## Text block
LoRa allows communication between machines in the field, for tracking and location. This way, it would be possible to monitor the performance of the operation with telemetry information, such as engine temperature values, speed, running hours and GPS coordinates at the time the information was sent.

  • Worker communication

Another possibility is communication between workers within the property, without using mobile operators’ networks. For simple communication, LoRa can be a very interesting option, as it can act over long distances independently of operators. This example was explored in a study conducted by Venturus, described below.

A LoRa study

Venturus Innovation Group executed a project for learning about LoRa equipment performance. One of Venturus’ customers requested an analysis of employee communication within a LoRa network in order to verify the efficiency of this communication in a simulated field environment.

The project was successful in exchanging messages, but one of the main problems was the handling of unconfirmed messages on receipt. As the technology itself already indicates, the messages reached long distances, with the restriction that the throughput was not the highest. That is, LoRa technology is quite suitable to help data reach considerable distances in large areas, consuming little power for transmission.

## Data listing

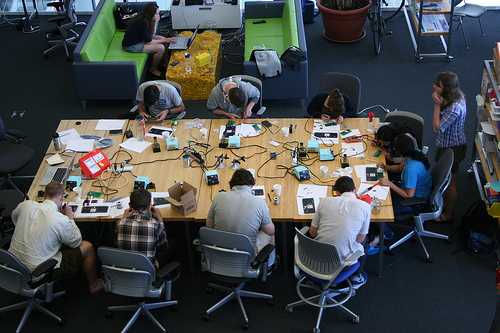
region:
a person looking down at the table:
[18, 38, 219, 124]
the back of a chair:
[96, 240, 153, 298]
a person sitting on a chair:
[110, 175, 184, 303]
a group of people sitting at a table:
[15, 141, 446, 301]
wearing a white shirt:
[308, 193, 378, 256]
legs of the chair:
[101, 301, 191, 331]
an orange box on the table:
[74, 147, 116, 182]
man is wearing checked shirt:
[111, 204, 180, 279]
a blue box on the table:
[220, 129, 244, 152]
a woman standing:
[424, 58, 486, 168]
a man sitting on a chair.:
[181, 159, 289, 331]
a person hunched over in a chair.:
[286, 160, 394, 325]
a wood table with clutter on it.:
[20, 108, 392, 248]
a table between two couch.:
[144, 22, 234, 94]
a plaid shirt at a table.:
[81, 177, 177, 331]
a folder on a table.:
[67, 143, 122, 189]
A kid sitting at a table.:
[371, 112, 472, 269]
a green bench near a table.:
[247, 5, 317, 73]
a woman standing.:
[401, 60, 481, 230]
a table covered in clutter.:
[0, 100, 392, 256]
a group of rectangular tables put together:
[23, 113, 396, 277]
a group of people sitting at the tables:
[11, 78, 436, 289]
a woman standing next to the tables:
[430, 68, 467, 223]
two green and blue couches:
[71, 0, 308, 110]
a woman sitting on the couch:
[121, 4, 178, 75]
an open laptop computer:
[168, 24, 200, 50]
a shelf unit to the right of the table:
[466, 42, 498, 224]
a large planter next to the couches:
[315, 0, 372, 43]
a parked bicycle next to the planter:
[368, 0, 405, 57]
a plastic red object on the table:
[78, 148, 110, 177]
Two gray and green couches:
[70, 1, 312, 108]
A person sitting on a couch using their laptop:
[120, 2, 197, 80]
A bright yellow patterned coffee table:
[167, 26, 224, 102]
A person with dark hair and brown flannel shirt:
[114, 188, 181, 290]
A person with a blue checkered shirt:
[430, 71, 469, 225]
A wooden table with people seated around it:
[0, 66, 456, 331]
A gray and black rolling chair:
[188, 223, 276, 330]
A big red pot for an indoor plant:
[315, 0, 372, 45]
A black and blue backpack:
[449, 200, 495, 262]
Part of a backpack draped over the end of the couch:
[248, 46, 283, 80]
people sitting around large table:
[22, 65, 457, 311]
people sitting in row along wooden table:
[15, 161, 414, 307]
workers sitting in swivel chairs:
[200, 167, 397, 324]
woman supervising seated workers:
[301, 43, 498, 295]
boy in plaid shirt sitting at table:
[101, 185, 175, 305]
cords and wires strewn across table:
[59, 111, 361, 204]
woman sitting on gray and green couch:
[77, 3, 203, 90]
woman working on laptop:
[123, 6, 216, 66]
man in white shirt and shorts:
[10, 182, 95, 292]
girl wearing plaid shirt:
[428, 72, 470, 221]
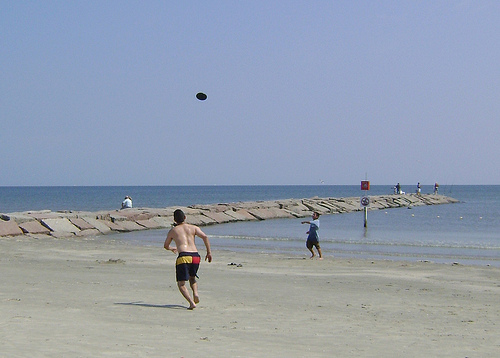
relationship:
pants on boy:
[305, 240, 320, 249] [301, 208, 323, 258]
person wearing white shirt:
[116, 195, 133, 211] [116, 190, 140, 210]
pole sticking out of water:
[355, 170, 382, 247] [9, 169, 483, 268]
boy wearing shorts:
[163, 209, 212, 309] [165, 247, 205, 283]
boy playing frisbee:
[301, 212, 324, 260] [194, 91, 208, 103]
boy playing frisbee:
[163, 209, 212, 309] [194, 91, 208, 103]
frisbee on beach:
[194, 91, 208, 103] [0, 234, 497, 356]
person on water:
[118, 195, 138, 211] [2, 185, 496, 267]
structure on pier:
[167, 186, 315, 228] [123, 187, 360, 224]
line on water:
[377, 207, 499, 222] [8, 177, 495, 245]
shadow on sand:
[107, 294, 203, 324] [24, 253, 257, 356]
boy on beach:
[301, 207, 325, 259] [335, 253, 492, 350]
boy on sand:
[160, 207, 213, 309] [212, 282, 437, 333]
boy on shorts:
[160, 207, 213, 309] [175, 250, 201, 282]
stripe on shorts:
[169, 250, 222, 275] [162, 236, 231, 299]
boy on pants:
[301, 212, 324, 260] [305, 237, 320, 251]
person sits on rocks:
[116, 195, 133, 211] [73, 206, 176, 226]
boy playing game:
[163, 209, 212, 309] [101, 64, 377, 325]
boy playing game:
[301, 212, 324, 260] [101, 64, 377, 325]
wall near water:
[98, 208, 165, 228] [24, 160, 494, 268]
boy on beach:
[301, 212, 324, 260] [5, 178, 495, 351]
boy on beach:
[163, 209, 212, 309] [5, 178, 495, 351]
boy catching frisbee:
[163, 209, 212, 309] [192, 90, 217, 107]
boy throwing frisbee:
[301, 212, 324, 260] [196, 90, 208, 100]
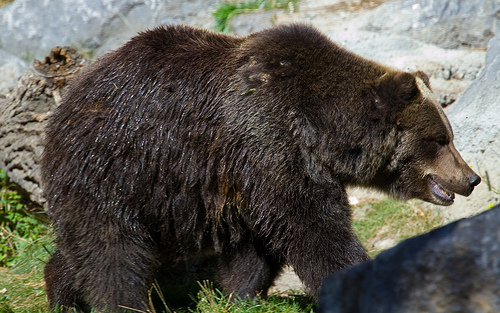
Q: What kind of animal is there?
A: Bear.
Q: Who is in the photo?
A: No people.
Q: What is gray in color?
A: The rocks.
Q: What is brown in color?
A: The fur.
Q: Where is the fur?
A: On the bear.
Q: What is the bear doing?
A: Walking.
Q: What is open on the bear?
A: The bear's mouth.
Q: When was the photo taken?
A: During the daytime.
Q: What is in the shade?
A: A rock.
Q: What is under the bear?
A: Grass.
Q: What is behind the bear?
A: Rock formation.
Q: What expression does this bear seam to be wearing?
A: A smile.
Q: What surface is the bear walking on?
A: Grass.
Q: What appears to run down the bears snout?
A: A white stripe.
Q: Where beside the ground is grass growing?
A: On the rocks.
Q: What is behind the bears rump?
A: A stump.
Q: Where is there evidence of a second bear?
A: Bottom right corner.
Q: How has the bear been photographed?
A: In profile.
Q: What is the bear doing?
A: Walking.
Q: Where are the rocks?
A: Behind the bear.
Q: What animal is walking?
A: The bear.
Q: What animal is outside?
A: The bear.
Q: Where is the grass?
A: Underneath the bear.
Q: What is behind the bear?
A: Rocks.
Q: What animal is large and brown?
A: The bear.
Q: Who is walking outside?
A: The bear.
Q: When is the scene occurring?
A: During the day.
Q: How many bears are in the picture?
A: 1.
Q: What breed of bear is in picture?
A: A brown bear.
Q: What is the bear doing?
A: Walking amongst the grass and rocks.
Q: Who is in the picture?
A: No one but the bear.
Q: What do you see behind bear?
A: Boulders.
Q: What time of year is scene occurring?
A: Summer.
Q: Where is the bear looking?
A: Left.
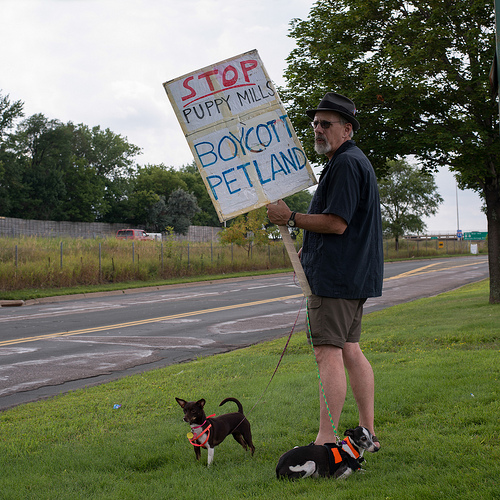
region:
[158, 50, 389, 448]
man holding a sign on the side of the road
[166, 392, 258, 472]
brown and white chihuahua standing in the grass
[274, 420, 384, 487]
dog laying in the grass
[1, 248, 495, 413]
two lane road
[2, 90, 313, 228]
trees in the backkground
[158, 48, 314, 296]
homemade sign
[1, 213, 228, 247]
fence near the wooded area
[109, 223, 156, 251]
old red pick up truck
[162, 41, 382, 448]
man protesting on the side of the road holding a sign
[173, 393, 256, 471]
chihuahua looking alert at something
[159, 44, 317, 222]
Sign protesting puppy mills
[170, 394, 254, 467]
black and white standing puppy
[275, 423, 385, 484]
black and white puppy lying down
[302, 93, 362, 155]
protesting man's head and hat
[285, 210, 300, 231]
protesting man's wristwatch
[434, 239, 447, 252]
roadsign in the distance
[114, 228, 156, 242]
red truck with cover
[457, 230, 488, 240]
green road sign in the distance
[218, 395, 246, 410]
standing puppy's tail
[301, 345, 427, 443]
protesting man's bare legs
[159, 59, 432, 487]
man holding with dogs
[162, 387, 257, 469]
dog with red leash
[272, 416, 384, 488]
dog with orange leash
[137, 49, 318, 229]
sign that says stop puppy mills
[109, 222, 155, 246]
red vehicle in the field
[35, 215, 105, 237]
wooden fence in the field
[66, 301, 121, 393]
yellow strip on the road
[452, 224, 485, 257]
green sign in the background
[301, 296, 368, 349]
brown shorts man is wearing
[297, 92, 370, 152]
man wearing glasses and hat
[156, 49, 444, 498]
A man is boycotting standing on grass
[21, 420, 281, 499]
The grass is cut short and green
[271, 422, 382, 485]
A small dog sitting down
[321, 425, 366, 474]
The dog has an orange harness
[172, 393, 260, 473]
A small dog standing up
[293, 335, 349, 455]
The leg of the man standing up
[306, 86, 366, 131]
The man has on a brown hat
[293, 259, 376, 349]
The man has on brown shorts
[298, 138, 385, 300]
The man has on a black shirt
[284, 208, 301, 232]
The man has on a watch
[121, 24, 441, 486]
Lone protestor with sign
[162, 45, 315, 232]
Protestor's sign indicating his cause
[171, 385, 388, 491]
Two small doggies by his side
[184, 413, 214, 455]
Wearing a brightly colored harness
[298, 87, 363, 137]
Wearing an old style hat and sunglasses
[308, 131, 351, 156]
Gentleman has a lot of facial hair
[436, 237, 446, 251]
Street sign in the distance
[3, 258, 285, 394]
Street is in poor condition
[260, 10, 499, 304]
Big tree in the background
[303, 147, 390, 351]
Blue short sleeve shirt and brown shorts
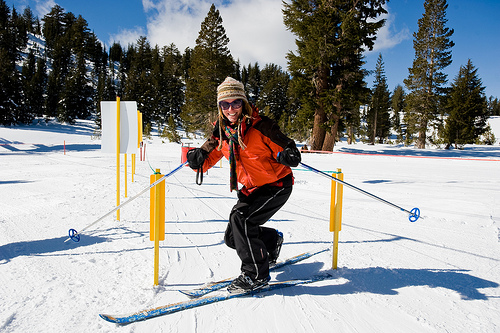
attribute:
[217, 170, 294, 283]
pants — black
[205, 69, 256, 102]
hat — knitted, ski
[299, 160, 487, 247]
pole — blue, ski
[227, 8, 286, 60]
clouds — white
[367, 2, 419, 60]
clouds — white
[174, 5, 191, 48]
clouds — white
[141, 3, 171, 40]
clouds — white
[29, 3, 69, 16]
clouds — white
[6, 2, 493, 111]
sky — blue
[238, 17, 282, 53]
clouds — white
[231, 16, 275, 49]
clouds — white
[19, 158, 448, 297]
snow — white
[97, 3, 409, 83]
cloud — white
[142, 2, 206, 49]
clouds — white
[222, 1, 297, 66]
clouds — white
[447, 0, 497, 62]
sky — blue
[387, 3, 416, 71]
sky — blue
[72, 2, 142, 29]
sky — blue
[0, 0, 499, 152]
trees — tall, green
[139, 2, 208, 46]
cloud — white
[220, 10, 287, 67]
cloud — white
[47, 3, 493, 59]
sky — blue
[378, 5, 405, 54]
cloud — white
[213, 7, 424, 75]
clouds — white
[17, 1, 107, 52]
cloud — white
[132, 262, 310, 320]
skis — blue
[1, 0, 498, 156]
evergreen trees — tall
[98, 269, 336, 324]
ski — blue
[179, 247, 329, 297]
ski — blue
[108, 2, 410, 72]
cloud — white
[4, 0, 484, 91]
sky — blue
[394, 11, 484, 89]
sky — blue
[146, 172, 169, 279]
post — yellow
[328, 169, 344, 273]
post — yellow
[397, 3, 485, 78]
sky — blue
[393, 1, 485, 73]
sky — blue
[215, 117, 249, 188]
scarf — multi-colored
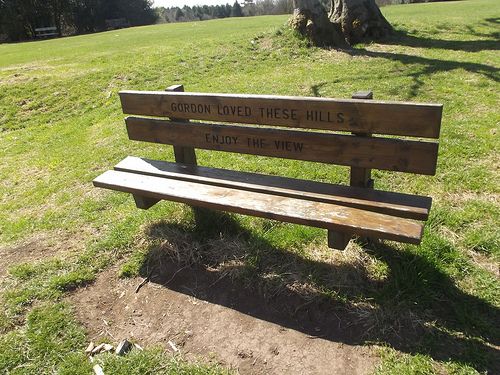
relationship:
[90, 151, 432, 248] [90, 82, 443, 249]
seat of bench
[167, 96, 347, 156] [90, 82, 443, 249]
writing on bench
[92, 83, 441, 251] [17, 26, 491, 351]
bench in park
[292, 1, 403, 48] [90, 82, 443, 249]
stump behind bench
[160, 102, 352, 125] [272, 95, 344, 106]
words in wood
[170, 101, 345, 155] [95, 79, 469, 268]
message in wood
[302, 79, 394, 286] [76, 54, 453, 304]
support for bench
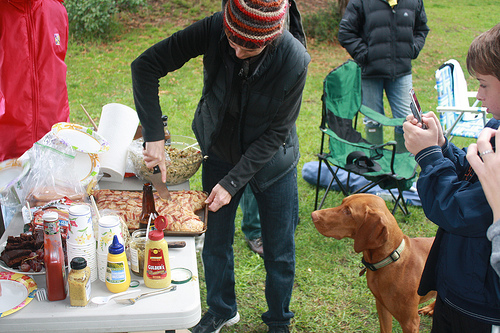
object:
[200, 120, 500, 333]
ground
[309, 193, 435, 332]
dog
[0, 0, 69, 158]
person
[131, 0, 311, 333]
person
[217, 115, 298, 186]
wall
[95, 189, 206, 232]
pizza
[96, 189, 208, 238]
metal tray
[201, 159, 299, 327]
denim pants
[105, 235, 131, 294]
mustard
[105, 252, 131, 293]
yellow mustard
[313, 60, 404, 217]
chair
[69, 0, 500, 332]
grass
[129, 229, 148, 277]
jar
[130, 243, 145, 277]
pickles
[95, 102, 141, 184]
paper towels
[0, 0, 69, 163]
red jacket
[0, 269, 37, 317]
paper plate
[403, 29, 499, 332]
boy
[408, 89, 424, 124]
cell phone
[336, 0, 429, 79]
winter jacket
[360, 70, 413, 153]
pants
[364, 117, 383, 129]
knee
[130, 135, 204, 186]
glass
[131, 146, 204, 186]
pasta salad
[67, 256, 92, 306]
mustard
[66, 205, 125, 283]
paper cups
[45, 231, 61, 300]
ketchup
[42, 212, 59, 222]
lid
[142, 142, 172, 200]
knife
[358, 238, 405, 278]
collar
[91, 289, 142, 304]
plastic spoon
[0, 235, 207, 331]
table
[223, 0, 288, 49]
beanie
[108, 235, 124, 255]
lid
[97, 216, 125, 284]
cup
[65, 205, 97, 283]
cup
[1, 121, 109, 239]
pile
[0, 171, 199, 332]
plate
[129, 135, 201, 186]
bowl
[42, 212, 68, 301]
bottle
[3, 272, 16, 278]
rim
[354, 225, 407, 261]
neck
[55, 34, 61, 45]
white logo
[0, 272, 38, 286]
border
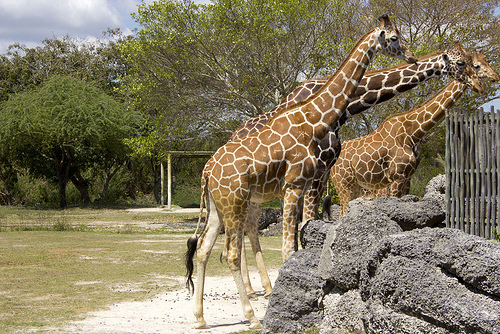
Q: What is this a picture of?
A: Giraffes.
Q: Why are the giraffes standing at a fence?
A: They are looking over the fence.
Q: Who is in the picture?
A: Giraffes.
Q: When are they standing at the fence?
A: During the day.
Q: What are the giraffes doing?
A: Looking over the fence.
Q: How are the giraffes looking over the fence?
A: In a standing position.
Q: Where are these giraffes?
A: A zoo.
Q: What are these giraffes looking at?
A: Possibly someone on the other side of the fence.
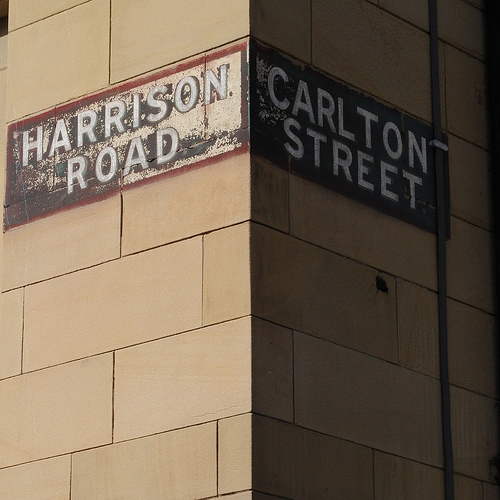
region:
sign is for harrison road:
[11, 63, 220, 201]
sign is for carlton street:
[242, 60, 438, 225]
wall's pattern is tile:
[80, 328, 252, 438]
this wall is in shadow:
[255, 419, 390, 495]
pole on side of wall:
[402, 235, 498, 420]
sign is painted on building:
[2, 85, 231, 174]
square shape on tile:
[99, 326, 252, 431]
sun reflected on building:
[35, 333, 206, 492]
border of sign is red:
[184, 139, 249, 164]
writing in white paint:
[88, 120, 184, 186]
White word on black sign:
[62, 125, 177, 192]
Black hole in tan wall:
[372, 270, 388, 295]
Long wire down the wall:
[427, 0, 450, 497]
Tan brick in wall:
[1, 350, 115, 443]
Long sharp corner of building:
[250, 1, 252, 498]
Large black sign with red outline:
[4, 34, 453, 236]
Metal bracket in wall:
[427, 138, 449, 150]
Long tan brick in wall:
[293, 328, 496, 487]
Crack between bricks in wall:
[209, 419, 221, 496]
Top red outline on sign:
[2, 27, 252, 127]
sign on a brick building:
[7, 66, 249, 238]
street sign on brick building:
[247, 32, 479, 234]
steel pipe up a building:
[413, 12, 480, 496]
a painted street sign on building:
[237, 35, 492, 250]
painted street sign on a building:
[0, 46, 255, 224]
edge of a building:
[213, 153, 300, 498]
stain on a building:
[367, 265, 402, 296]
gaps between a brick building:
[113, 189, 131, 261]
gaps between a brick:
[103, 341, 128, 448]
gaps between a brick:
[275, 318, 309, 425]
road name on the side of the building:
[6, 79, 245, 226]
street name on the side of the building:
[251, 40, 482, 257]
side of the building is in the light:
[56, 198, 214, 438]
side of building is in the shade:
[247, 231, 414, 438]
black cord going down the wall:
[416, 32, 471, 396]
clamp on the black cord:
[431, 133, 452, 158]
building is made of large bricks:
[25, 221, 219, 485]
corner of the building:
[196, 248, 297, 479]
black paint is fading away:
[186, 98, 248, 169]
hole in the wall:
[366, 270, 398, 307]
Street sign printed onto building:
[0, 38, 250, 235]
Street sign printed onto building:
[249, 38, 450, 226]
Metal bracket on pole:
[430, 138, 449, 150]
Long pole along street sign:
[427, 0, 455, 499]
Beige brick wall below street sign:
[19, 232, 203, 376]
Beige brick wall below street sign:
[0, 348, 114, 470]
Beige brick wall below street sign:
[0, 195, 121, 295]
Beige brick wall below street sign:
[250, 222, 397, 361]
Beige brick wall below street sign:
[292, 329, 441, 465]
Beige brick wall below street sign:
[287, 171, 437, 290]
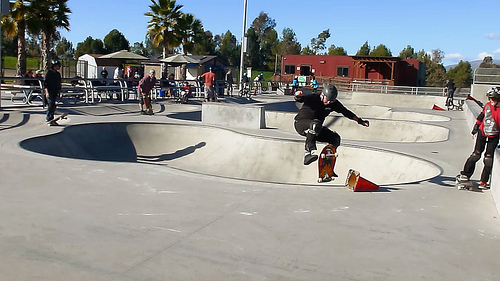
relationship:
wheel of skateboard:
[317, 149, 329, 161] [315, 143, 344, 189]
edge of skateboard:
[43, 110, 76, 126] [43, 110, 71, 130]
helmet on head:
[317, 79, 344, 104] [316, 82, 342, 108]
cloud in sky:
[474, 52, 496, 64] [1, 0, 497, 69]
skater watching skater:
[447, 75, 500, 191] [290, 83, 374, 170]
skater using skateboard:
[290, 83, 374, 170] [315, 143, 344, 189]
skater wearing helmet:
[37, 57, 75, 129] [46, 57, 62, 71]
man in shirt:
[447, 75, 500, 191] [465, 98, 499, 138]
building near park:
[268, 47, 427, 94] [0, 67, 498, 279]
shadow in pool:
[134, 139, 208, 166] [20, 120, 456, 199]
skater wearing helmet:
[447, 75, 500, 191] [485, 85, 500, 103]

## Assignment 1
Reproduce the LoRa passage word for word, in full.
## Assignment 2
How many lines of the listing contain the string "outside"? Reply with the number alone.
The LoRa passage and the listing are unrelated to each other.

## Written response 1
LoRa allows communication between machines in the field, for tracking and location. This way, it would be possible to monitor the performance of the operation with telemetry information, such as engine temperature values, speed, running hours and GPS coordinates at the time the information was sent.

  • Worker communication

Another possibility is communication between workers within the property, without using mobile operators’ networks. For simple communication, LoRa can be a very interesting option, as it can act over long distances independently of operators. This example was explored in a study conducted by Venturus, described below.

A LoRa study

Venturus Innovation Group executed a project for learning about LoRa equipment performance. One of Venturus’ customers requested an analysis of employee communication within a LoRa network in order to verify the efficiency of this communication in a simulated field environment.

The project was successful in exchanging messages, but one of the main problems was the handling of unconfirmed messages on receipt. As the technology itself already indicates, the messages reached long distances, with the restriction that the throughput was not the highest. That is, LoRa technology is quite suitable to help data reach considerable distances in large areas, consuming little power for transmission.

## Written response 2
2